→ Your assignment: Output the lines below exactly, please, from the first line until the line with "[21,74,196,88] [21,105,252,118] Translation(TranslationBase)", counting both.
Information given Start Marker
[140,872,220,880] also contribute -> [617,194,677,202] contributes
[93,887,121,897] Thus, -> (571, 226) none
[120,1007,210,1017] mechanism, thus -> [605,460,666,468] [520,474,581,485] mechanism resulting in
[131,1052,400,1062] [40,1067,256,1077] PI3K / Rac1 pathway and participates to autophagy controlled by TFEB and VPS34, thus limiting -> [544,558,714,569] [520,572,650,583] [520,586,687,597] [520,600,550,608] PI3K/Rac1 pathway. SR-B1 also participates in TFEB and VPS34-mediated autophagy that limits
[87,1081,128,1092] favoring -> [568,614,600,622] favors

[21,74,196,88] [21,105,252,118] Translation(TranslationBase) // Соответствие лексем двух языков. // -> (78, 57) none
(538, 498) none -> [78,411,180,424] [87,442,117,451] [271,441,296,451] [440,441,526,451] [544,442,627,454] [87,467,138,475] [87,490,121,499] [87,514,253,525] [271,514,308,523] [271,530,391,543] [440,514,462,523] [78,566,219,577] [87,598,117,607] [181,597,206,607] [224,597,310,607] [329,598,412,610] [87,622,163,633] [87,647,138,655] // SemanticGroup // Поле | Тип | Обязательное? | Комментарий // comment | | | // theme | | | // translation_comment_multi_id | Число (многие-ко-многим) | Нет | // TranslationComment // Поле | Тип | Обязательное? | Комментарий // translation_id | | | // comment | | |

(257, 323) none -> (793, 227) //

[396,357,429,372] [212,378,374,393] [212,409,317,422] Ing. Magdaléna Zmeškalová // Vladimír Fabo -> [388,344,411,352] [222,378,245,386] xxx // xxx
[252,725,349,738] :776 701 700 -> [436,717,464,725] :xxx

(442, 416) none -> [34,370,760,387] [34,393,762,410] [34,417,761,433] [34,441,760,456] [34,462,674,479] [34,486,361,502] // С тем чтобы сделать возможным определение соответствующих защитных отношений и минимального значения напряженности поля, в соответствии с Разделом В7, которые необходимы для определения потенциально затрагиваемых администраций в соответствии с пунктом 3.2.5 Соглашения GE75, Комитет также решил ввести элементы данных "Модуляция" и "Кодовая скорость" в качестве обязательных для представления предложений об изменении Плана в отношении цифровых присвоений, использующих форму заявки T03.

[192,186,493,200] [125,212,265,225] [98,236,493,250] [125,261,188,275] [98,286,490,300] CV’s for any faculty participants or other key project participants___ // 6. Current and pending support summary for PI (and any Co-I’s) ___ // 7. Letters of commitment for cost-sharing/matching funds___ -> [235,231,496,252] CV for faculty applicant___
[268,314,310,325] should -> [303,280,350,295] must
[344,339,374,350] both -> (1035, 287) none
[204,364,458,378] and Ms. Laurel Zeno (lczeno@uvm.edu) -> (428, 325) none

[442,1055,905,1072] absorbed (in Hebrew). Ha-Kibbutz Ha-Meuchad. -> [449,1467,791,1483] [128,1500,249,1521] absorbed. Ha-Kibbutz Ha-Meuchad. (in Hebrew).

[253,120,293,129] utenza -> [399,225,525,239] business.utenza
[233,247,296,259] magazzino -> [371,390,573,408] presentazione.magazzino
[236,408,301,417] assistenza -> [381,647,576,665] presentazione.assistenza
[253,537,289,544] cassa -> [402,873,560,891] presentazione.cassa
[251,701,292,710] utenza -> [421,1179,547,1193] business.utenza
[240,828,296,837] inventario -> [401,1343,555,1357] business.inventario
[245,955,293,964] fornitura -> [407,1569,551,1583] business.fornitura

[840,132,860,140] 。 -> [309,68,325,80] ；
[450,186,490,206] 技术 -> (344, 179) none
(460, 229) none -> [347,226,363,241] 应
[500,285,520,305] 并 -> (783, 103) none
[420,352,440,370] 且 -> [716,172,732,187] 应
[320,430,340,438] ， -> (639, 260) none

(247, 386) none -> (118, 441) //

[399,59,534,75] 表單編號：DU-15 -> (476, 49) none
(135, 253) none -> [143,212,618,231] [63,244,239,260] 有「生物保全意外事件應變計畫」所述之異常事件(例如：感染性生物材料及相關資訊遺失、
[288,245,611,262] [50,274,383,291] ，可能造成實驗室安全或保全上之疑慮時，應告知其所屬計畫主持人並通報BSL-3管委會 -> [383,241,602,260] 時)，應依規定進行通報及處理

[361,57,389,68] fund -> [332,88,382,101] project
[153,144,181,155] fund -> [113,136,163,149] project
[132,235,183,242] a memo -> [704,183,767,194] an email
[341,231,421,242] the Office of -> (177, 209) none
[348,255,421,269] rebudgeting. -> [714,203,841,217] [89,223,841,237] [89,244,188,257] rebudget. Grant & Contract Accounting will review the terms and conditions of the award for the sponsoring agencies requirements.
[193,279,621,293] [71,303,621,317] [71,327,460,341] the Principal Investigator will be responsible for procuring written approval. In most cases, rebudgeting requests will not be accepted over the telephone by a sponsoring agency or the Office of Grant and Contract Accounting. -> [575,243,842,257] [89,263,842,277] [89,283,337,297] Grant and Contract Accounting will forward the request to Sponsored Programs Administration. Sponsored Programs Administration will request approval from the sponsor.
Information given End Marker
→ Result of this task:
[140,872,220,880] also contribute -> [617,194,677,202] contributes
[93,887,121,897] Thus, -> (571, 226) none
[120,1007,210,1017] mechanism, thus -> [605,460,666,468] [520,474,581,485] mechanism resulting in
[131,1052,400,1062] [40,1067,256,1077] PI3K / Rac1 pathway and participates to autophagy controlled by TFEB and VPS34, thus limiting -> [544,558,714,569] [520,572,650,583] [520,586,687,597] [520,600,550,608] PI3K/Rac1 pathway. SR-B1 also participates in TFEB and VPS34-mediated autophagy that limits
[87,1081,128,1092] favoring -> [568,614,600,622] favors

[21,74,196,88] [21,105,252,118] Translation(TranslationBase) // Соответствие лексем двух языков. // -> (78, 57) none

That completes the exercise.